Die Zinswende ist da und die Anpassungsprozesse sind kurzfristig schmerzhaft. Solange die Notenbanken weiter an der Zinsschraube drehen und an ihrer restriktiveren Geldpolitik festhalten, wird der Gegenwind für die Finanzmärkte anhalten. Die geldpolitische Kehrtwende ist ein wesentlicher Grund für unsere defensive taktische Vermögensallokation, welche wir seit Jahresanfang implementiert haben. Allerdings dürfte der Zinserhöhungszyklus spätestens im Verlaufe des kommenden Jahres zu einem Ende kommen. Langfristig ist die Zinsnormalisierung positiv. Gerade auch für Sparer. Das achte Weltwunder, der Zinseszinseffekt, wird wieder greifbar.             

Der CIO erklärt: Was heisst das für Anleger?

Die laufende Zinswende hat zu einer deutlichen Bewertungskorrektur bei sämtlichen Anlageklassen geführt. Im Aktienbereich hat es vor allem Wachstumswerte hart getroffen. Wer mit Blick in den Rückspiegel und der Hoffnung auf eine baldige Rückkehr zu den alten Höchstständen nun solche Werte kauft, sollte Folgendes bedenken: Nach einer Performance von -50% braucht es eine Kursverdoppelung, um die Verluste wettzumachen. 

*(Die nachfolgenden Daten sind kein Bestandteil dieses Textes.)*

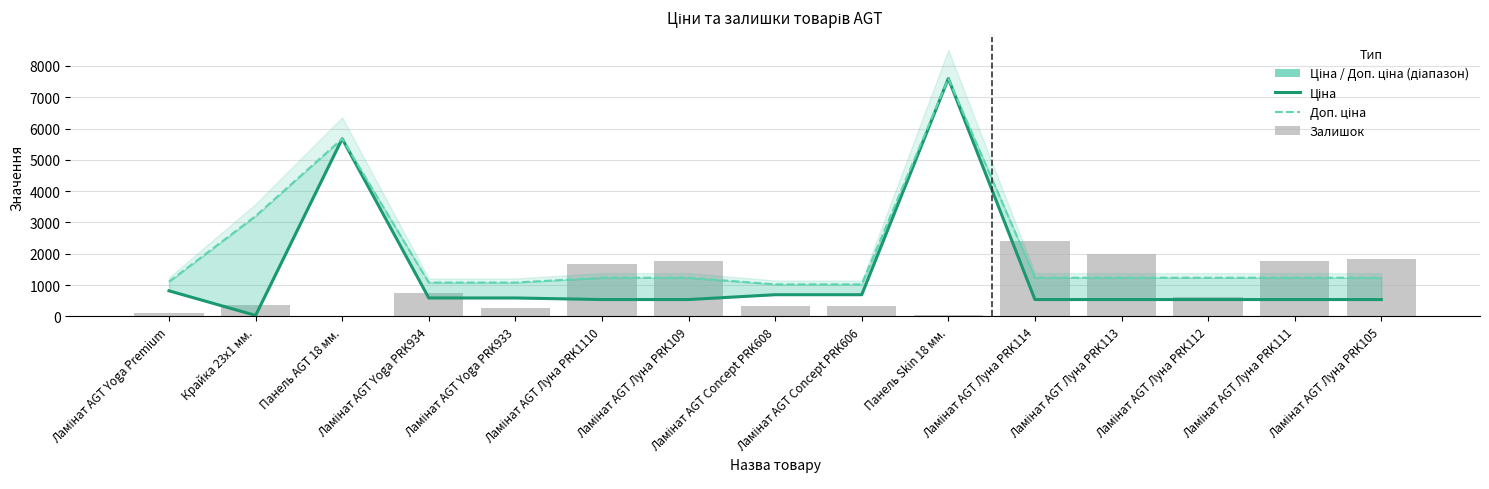

Is the value of Залишок at Ламінат AGT Concept PRK606 greater than the value of Ціна at Ламінат AGT Луна PRK114?

No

Solange die Zinsen steigen und sich die Konjunkturaussichten weiter eintrüben, sollte der Fokus auf defensiven Sektoren wie Nahrungsmittel, Gesundheit, Versicherungen und Telekommunikation gelegt werden. In der Schweiz zählen Werte wie Roche, Novartis, Swiss Life, Zurich Insurance, Swisscom, Barry Callebaut oder Orior dazu. Die durchschnittliche Dividendenrendite der genannten Titel beträgt aktuell 3.8%. Gerade in turbulenteren Börsenphasen ist die Dividende mehr als nur die Kirsche auf der Torte.